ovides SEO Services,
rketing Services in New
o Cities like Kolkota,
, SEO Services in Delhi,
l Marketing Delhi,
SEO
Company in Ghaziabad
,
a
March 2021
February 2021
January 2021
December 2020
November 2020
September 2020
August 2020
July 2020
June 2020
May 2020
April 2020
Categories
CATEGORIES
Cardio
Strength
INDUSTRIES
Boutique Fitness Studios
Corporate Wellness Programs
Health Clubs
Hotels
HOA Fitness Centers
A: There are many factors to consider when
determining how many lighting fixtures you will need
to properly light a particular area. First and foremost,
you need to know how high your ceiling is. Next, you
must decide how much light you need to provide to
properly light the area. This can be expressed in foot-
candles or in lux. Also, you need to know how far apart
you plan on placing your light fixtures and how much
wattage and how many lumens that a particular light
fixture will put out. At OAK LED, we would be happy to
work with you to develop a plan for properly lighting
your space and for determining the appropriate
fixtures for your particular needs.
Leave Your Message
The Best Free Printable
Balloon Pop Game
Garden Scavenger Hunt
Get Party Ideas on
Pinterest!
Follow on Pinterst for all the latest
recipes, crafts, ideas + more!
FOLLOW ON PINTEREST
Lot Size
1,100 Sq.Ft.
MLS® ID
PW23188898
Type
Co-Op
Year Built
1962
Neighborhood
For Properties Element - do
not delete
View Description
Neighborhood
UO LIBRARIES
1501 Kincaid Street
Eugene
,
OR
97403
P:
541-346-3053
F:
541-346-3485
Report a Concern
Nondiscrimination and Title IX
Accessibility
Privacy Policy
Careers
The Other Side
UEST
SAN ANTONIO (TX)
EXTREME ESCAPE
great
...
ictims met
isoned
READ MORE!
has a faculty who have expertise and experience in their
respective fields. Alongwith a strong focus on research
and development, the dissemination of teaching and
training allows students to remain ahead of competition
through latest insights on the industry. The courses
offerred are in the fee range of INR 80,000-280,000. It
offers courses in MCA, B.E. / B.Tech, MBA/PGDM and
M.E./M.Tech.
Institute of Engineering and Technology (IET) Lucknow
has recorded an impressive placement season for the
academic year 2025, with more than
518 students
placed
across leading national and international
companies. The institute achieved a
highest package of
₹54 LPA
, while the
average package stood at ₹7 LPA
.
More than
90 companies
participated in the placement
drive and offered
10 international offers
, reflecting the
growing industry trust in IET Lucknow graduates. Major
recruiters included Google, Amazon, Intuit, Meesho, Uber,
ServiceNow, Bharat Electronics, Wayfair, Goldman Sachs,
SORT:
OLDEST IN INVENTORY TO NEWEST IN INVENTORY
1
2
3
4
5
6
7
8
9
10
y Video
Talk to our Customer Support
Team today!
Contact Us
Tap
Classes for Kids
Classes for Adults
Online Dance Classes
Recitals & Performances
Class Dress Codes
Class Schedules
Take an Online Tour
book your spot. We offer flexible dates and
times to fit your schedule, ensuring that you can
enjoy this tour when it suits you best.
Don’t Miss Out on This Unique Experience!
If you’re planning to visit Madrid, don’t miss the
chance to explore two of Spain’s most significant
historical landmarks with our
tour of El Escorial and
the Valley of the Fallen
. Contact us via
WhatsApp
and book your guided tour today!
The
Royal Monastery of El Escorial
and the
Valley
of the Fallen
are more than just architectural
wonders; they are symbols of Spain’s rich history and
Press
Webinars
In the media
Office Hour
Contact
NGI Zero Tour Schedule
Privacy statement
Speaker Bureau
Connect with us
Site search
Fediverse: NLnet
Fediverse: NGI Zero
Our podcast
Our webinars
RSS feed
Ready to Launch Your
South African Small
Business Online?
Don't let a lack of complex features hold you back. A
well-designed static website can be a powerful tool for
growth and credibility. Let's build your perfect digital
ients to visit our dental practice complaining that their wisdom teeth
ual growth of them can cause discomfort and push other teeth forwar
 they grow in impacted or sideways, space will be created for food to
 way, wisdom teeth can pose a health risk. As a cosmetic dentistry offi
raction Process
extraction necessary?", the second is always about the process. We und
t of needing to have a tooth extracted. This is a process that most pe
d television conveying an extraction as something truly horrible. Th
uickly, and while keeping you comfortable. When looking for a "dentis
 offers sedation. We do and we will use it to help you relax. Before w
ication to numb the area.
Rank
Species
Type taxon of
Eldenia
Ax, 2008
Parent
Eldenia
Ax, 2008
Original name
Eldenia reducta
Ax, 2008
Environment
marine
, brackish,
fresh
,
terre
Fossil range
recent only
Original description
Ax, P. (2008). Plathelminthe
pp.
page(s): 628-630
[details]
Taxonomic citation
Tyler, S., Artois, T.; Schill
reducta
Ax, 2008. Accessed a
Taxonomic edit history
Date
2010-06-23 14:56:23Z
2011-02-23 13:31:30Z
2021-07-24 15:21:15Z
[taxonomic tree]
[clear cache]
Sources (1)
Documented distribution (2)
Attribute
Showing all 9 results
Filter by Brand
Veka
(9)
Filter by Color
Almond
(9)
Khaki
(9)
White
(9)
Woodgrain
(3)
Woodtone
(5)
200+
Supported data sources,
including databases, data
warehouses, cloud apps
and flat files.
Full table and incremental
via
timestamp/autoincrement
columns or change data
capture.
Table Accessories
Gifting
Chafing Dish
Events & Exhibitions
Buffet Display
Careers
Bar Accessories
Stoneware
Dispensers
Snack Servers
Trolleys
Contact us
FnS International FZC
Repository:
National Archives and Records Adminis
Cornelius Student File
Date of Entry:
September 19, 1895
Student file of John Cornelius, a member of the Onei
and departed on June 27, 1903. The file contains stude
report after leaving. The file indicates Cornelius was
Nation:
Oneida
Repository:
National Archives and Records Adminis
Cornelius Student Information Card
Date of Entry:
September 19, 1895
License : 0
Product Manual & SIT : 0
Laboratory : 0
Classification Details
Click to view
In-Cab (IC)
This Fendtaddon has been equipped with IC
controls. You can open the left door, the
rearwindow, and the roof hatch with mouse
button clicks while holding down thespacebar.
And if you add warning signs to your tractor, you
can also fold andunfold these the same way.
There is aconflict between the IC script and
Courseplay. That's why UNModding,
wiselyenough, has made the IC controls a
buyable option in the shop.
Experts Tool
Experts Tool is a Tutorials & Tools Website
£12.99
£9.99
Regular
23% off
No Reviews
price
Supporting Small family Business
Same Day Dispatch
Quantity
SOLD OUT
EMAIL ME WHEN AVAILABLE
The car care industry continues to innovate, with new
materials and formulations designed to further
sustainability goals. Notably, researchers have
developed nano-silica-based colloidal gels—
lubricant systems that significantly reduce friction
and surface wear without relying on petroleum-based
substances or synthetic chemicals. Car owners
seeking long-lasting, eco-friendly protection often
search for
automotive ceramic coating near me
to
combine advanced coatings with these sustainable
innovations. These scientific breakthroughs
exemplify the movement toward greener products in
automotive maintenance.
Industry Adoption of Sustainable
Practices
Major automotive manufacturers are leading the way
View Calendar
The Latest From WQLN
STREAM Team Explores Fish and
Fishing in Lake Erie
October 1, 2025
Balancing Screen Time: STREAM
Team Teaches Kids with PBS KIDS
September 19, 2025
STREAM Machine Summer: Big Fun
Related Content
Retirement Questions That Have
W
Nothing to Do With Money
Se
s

* * * * * * *

*WORK ITEM:* Return all of the entries exactly as they were supplied.

*TASK OUTPUT:*
ovides SEO Services,
rketing Services in New
o Cities like Kolkota,
, SEO Services in Delhi,
l Marketing Delhi,
SEO
Company in Ghaziabad
,
a
March 2021
February 2021
January 2021
December 2020
November 2020
September 2020
August 2020
July 2020
June 2020
May 2020
April 2020
Categories
CATEGORIES
Cardio
Strength
INDUSTRIES
Boutique Fitness Studios
Corporate Wellness Programs
Health Clubs
Hotels
HOA Fitness Centers
A: There are many factors to consider when
determining how many lighting fixtures you will need
to properly light a particular area. First and foremost,
you need to know how high your ceiling is. Next, you
must decide how much light you need to provide to
properly light the area. This can be expressed in foot-
candles or in lux. Also, you need to know how far apart
you plan on placing your light fixtures and how much
wattage and how many lumens that a particular light
fixture will put out. At OAK LED, we would be happy to
work with you to develop a plan for properly lighting
your space and for determining the appropriate
fixtures for your particular needs.
Leave Your Message
The Best Free Printable
Balloon Pop Game
Garden Scavenger Hunt
Get Party Ideas on
Pinterest!
Follow on Pinterst for all the latest
recipes, crafts, ideas + more!
FOLLOW ON PINTEREST
Lot Size
1,100 Sq.Ft.
MLS® ID
PW23188898
Type
Co-Op
Year Built
1962
Neighborhood
For Properties Element - do
not delete
View Description
Neighborhood
UO LIBRARIES
1501 Kincaid Street
Eugene
,
OR
97403
P:
541-346-3053
F:
541-346-3485
Report a Concern
Nondiscrimination and Title IX
Accessibility
Privacy Policy
Careers
The Other Side
UEST
SAN ANTONIO (TX)
EXTREME ESCAPE
great
...
ictims met
isoned
READ MORE!
has a faculty who have expertise and experience in their
respective fields. Alongwith a strong focus on research
and development, the dissemination of teaching and
training allows students to remain ahead of competition
through latest insights on the industry. The courses
offerred are in the fee range of INR 80,000-280,000. It
offers courses in MCA, B.E. / B.Tech, MBA/PGDM and
M.E./M.Tech.
Institute of Engineering and Technology (IET) Lucknow
has recorded an impressive placement season for the
academic year 2025, with more than
518 students
placed
across leading national and international
companies. The institute achieved a
highest package of
₹54 LPA
, while the
average package stood at ₹7 LPA
.
More than
90 companies
participated in the placement
drive and offered
10 international offers
, reflecting the
growing industry trust in IET Lucknow graduates. Major
recruiters included Google, Amazon, Intuit, Meesho, Uber,
ServiceNow, Bharat Electronics, Wayfair, Goldman Sachs,
SORT:
OLDEST IN INVENTORY TO NEWEST IN INVENTORY
1
2
3
4
5
6
7
8
9
10
y Video
Talk to our Customer Support
Team today!
Contact Us
Tap
Classes for Kids
Classes for Adults
Online Dance Classes
Recitals & Performances
Class Dress Codes
Class Schedules
Take an Online Tour
book your spot. We offer flexible dates and
times to fit your schedule, ensuring that you can
enjoy this tour when it suits you best.
Don’t Miss Out on This Unique Experience!
If you’re planning to visit Madrid, don’t miss the
chance to explore two of Spain’s most significant
historical landmarks with our
tour of El Escorial and
the Valley of the Fallen
. Contact us via
WhatsApp
and book your guided tour today!
The
Royal Monastery of El Escorial
and the
Valley
of the Fallen
are more than just architectural
wonders; they are symbols of Spain’s rich history and
Press
Webinars
In the media
Office Hour
Contact
NGI Zero Tour Schedule
Privacy statement
Speaker Bureau
Connect with us
Site search
Fediverse: NLnet
Fediverse: NGI Zero
Our podcast
Our webinars
RSS feed
Ready to Launch Your
South African Small
Business Online?
Don't let a lack of complex features hold you back. A
well-designed static website can be a powerful tool for
growth and credibility. Let's build your perfect digital
ients to visit our dental practice complaining that their wisdom teeth
ual growth of them can cause discomfort and push other teeth forwar
 they grow in impacted or sideways, space will be created for food to
 way, wisdom teeth can pose a health risk. As a cosmetic dentistry offi
raction Process
extraction necessary?", the second is always about the process. We und
t of needing to have a tooth extracted. This is a process that most pe
d television conveying an extraction as something truly horrible. Th
uickly, and while keeping you comfortable. When looking for a "dentis
 offers sedation. We do and we will use it to help you relax. Before w
ication to numb the area.
Rank
Species
Type taxon of
Eldenia
Ax, 2008
Parent
Eldenia
Ax, 2008
Original name
Eldenia reducta
Ax, 2008
Environment
marine
, brackish,
fresh
,
terre
Fossil range
recent only
Original description
Ax, P. (2008). Plathelminthe
pp.
page(s): 628-630
[details]
Taxonomic citation
Tyler, S., Artois, T.; Schill
reducta
Ax, 2008. Accessed a
Taxonomic edit history
Date
2010-06-23 14:56:23Z
2011-02-23 13:31:30Z
2021-07-24 15:21:15Z
[taxonomic tree]
[clear cache]
Sources (1)
Documented distribution (2)
Attribute
Showing all 9 results
Filter by Brand
Veka
(9)
Filter by Color
Almond
(9)
Khaki
(9)
White
(9)
Woodgrain
(3)
Woodtone
(5)
200+
Supported data sources,
including databases, data
warehouses, cloud apps
and flat files.
Full table and incremental
via
timestamp/autoincrement
columns or change data
capture.
Table Accessories
Gifting
Chafing Dish
Events & Exhibitions
Buffet Display
Careers
Bar Accessories
Stoneware
Dispensers
Snack Servers
Trolleys
Contact us
FnS International FZC
Repository:
National Archives and Records Adminis
Cornelius Student File
Date of Entry:
September 19, 1895
Student file of John Cornelius, a member of the Onei
and departed on June 27, 1903. The file contains stude
report after leaving. The file indicates Cornelius was
Nation:
Oneida
Repository:
National Archives and Records Adminis
Cornelius Student Information Card
Date of Entry:
September 19, 1895
License : 0
Product Manual & SIT : 0
Laboratory : 0
Classification Details
Click to view
In-Cab (IC)
This Fendtaddon has been equipped with IC
controls. You can open the left door, the
rearwindow, and the roof hatch with mouse
button clicks while holding down thespacebar.
And if you add warning signs to your tractor, you
can also fold andunfold these the same way.
There is aconflict between the IC script and
Courseplay. That's why UNModding,
wiselyenough, has made the IC controls a
buyable option in the shop.
Experts Tool
Experts Tool is a Tutorials & Tools Website
£12.99
£9.99
Regular
23% off
No Reviews
price
Supporting Small family Business
Same Day Dispatch
Quantity
SOLD OUT
EMAIL ME WHEN AVAILABLE
The car care industry continues to innovate, with new
materials and formulations designed to further
sustainability goals. Notably, researchers have
developed nano-silica-based colloidal gels—
lubricant systems that significantly reduce friction
and surface wear without relying on petroleum-based
substances or synthetic chemicals. Car owners
seeking long-lasting, eco-friendly protection often
search for
automotive ceramic coating near me
to
combine advanced coatings with these sustainable
innovations. These scientific breakthroughs
exemplify the movement toward greener products in
automotive maintenance.
Industry Adoption of Sustainable
Practices
Major automotive manufacturers are leading the way
View Calendar
The Latest From WQLN
STREAM Team Explores Fish and
Fishing in Lake Erie
October 1, 2025
Balancing Screen Time: STREAM
Team Teaches Kids with PBS KIDS
September 19, 2025
STREAM Machine Summer: Big Fun
Related Content
Retirement Questions That Have
W
Nothing to Do With Money
Se
s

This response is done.